■ EXERCISE AIM ■
Reproduce all entries word for word.

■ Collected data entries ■
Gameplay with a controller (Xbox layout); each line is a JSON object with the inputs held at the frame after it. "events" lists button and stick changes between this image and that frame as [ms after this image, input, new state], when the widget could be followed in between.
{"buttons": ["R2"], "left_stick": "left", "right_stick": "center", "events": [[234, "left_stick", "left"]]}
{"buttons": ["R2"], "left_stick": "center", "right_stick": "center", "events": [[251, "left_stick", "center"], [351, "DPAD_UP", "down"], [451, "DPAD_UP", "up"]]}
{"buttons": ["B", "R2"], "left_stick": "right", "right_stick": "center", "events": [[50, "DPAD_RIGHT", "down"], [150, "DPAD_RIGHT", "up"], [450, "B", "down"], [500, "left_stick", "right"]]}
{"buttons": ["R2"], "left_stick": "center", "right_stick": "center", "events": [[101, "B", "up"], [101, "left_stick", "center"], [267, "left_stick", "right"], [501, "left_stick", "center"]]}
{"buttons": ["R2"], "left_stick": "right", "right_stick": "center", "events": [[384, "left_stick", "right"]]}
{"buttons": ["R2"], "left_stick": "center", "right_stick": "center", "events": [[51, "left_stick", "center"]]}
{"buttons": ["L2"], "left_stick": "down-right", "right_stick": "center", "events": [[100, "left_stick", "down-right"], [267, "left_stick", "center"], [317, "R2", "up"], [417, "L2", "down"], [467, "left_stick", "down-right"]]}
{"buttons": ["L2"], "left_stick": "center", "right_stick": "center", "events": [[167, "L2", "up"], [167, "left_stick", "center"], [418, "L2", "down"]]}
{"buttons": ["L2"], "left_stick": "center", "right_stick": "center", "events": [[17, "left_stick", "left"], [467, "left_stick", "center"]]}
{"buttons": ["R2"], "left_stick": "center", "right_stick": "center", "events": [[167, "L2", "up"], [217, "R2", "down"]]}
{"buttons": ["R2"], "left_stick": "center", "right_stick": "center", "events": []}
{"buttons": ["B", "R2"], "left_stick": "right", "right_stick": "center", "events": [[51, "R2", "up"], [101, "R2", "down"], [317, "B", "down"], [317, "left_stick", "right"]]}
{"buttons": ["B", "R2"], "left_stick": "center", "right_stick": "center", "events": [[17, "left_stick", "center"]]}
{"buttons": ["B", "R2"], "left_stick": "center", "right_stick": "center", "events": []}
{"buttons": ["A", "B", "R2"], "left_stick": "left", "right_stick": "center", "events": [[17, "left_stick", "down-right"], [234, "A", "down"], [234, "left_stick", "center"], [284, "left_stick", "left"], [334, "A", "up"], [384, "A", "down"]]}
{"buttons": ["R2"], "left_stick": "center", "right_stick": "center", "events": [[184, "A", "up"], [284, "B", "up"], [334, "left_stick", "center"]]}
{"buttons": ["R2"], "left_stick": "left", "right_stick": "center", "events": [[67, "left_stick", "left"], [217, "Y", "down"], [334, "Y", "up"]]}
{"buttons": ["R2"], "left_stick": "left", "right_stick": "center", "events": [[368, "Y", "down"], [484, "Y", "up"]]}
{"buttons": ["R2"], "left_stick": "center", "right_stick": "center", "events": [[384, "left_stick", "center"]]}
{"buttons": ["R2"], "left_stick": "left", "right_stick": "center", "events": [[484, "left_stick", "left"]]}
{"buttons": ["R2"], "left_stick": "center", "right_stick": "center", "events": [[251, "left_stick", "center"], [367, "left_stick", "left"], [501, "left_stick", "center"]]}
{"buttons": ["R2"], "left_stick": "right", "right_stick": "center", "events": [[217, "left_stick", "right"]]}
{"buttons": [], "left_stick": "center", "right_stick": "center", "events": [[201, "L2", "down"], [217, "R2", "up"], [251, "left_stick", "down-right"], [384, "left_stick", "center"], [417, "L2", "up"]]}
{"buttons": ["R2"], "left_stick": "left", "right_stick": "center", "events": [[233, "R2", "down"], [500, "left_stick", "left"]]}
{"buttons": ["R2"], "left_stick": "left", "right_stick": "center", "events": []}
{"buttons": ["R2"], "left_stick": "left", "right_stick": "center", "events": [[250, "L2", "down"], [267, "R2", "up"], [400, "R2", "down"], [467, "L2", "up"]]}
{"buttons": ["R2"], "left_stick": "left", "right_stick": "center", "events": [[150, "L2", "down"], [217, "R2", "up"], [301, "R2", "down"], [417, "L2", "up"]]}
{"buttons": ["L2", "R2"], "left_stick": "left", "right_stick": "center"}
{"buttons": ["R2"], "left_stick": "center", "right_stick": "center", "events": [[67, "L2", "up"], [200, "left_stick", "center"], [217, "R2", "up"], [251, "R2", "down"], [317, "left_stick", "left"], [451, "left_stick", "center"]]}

■ WRITTEN SOLUTION ■
Gameplay with a controller (Xbox layout); each line is a JSON object with the inputs held at the frame after it. "events" lists button and stick changes between this image and that frame as [ms after this image, input, new state], when the widget could be followed in between.
{"buttons": ["R2"], "left_stick": "left", "right_stick": "center", "events": [[234, "left_stick", "left"]]}
{"buttons": ["R2"], "left_stick": "center", "right_stick": "center", "events": [[251, "left_stick", "center"], [351, "DPAD_UP", "down"], [451, "DPAD_UP", "up"]]}
{"buttons": ["B", "R2"], "left_stick": "right", "right_stick": "center", "events": [[50, "DPAD_RIGHT", "down"], [150, "DPAD_RIGHT", "up"], [450, "B", "down"], [500, "left_stick", "right"]]}
{"buttons": ["R2"], "left_stick": "center", "right_stick": "center", "events": [[101, "B", "up"], [101, "left_stick", "center"], [267, "left_stick", "right"], [501, "left_stick", "center"]]}
{"buttons": ["R2"], "left_stick": "right", "right_stick": "center", "events": [[384, "left_stick", "right"]]}
{"buttons": ["R2"], "left_stick": "center", "right_stick": "center", "events": [[51, "left_stick", "center"]]}
{"buttons": ["L2"], "left_stick": "down-right", "right_stick": "center", "events": [[100, "left_stick", "down-right"], [267, "left_stick", "center"], [317, "R2", "up"], [417, "L2", "down"], [467, "left_stick", "down-right"]]}
{"buttons": ["L2"], "left_stick": "center", "right_stick": "center", "events": [[167, "L2", "up"], [167, "left_stick", "center"], [418, "L2", "down"]]}
{"buttons": ["L2"], "left_stick": "center", "right_stick": "center", "events": [[17, "left_stick", "left"], [467, "left_stick", "center"]]}
{"buttons": ["R2"], "left_stick": "center", "right_stick": "center", "events": [[167, "L2", "up"], [217, "R2", "down"]]}
{"buttons": ["R2"], "left_stick": "center", "right_stick": "center", "events": []}
{"buttons": ["B", "R2"], "left_stick": "right", "right_stick": "center", "events": [[51, "R2", "up"], [101, "R2", "down"], [317, "B", "down"], [317, "left_stick", "right"]]}
{"buttons": ["B", "R2"], "left_stick": "center", "right_stick": "center", "events": [[17, "left_stick", "center"]]}
{"buttons": ["B", "R2"], "left_stick": "center", "right_stick": "center", "events": []}
{"buttons": ["A", "B", "R2"], "left_stick": "left", "right_stick": "center", "events": [[17, "left_stick", "down-right"], [234, "A", "down"], [234, "left_stick", "center"], [284, "left_stick", "left"], [334, "A", "up"], [384, "A", "down"]]}
{"buttons": ["R2"], "left_stick": "center", "right_stick": "center", "events": [[184, "A", "up"], [284, "B", "up"], [334, "left_stick", "center"]]}
{"buttons": ["R2"], "left_stick": "left", "right_stick": "center", "events": [[67, "left_stick", "left"], [217, "Y", "down"], [334, "Y", "up"]]}
{"buttons": ["R2"], "left_stick": "left", "right_stick": "center", "events": [[368, "Y", "down"], [484, "Y", "up"]]}
{"buttons": ["R2"], "left_stick": "center", "right_stick": "center", "events": [[384, "left_stick", "center"]]}
{"buttons": ["R2"], "left_stick": "left", "right_stick": "center", "events": [[484, "left_stick", "left"]]}
{"buttons": ["R2"], "left_stick": "center", "right_stick": "center", "events": [[251, "left_stick", "center"], [367, "left_stick", "left"], [501, "left_stick", "center"]]}
{"buttons": ["R2"], "left_stick": "right", "right_stick": "center", "events": [[217, "left_stick", "right"]]}
{"buttons": [], "left_stick": "center", "right_stick": "center", "events": [[201, "L2", "down"], [217, "R2", "up"], [251, "left_stick", "down-right"], [384, "left_stick", "center"], [417, "L2", "up"]]}
{"buttons": ["R2"], "left_stick": "left", "right_stick": "center", "events": [[233, "R2", "down"], [500, "left_stick", "left"]]}
{"buttons": ["R2"], "left_stick": "left", "right_stick": "center", "events": []}
{"buttons": ["R2"], "left_stick": "left", "right_stick": "center", "events": [[250, "L2", "down"], [267, "R2", "up"], [400, "R2", "down"], [467, "L2", "up"]]}
{"buttons": ["R2"], "left_stick": "left", "right_stick": "center", "events": [[150, "L2", "down"], [217, "R2", "up"], [301, "R2", "down"], [417, "L2", "up"]]}
{"buttons": ["L2", "R2"], "left_stick": "left", "right_stick": "center"}
{"buttons": ["R2"], "left_stick": "center", "right_stick": "center", "events": [[67, "L2", "up"], [200, "left_stick", "center"], [217, "R2", "up"], [251, "R2", "down"], [317, "left_stick", "left"], [451, "left_stick", "center"]]}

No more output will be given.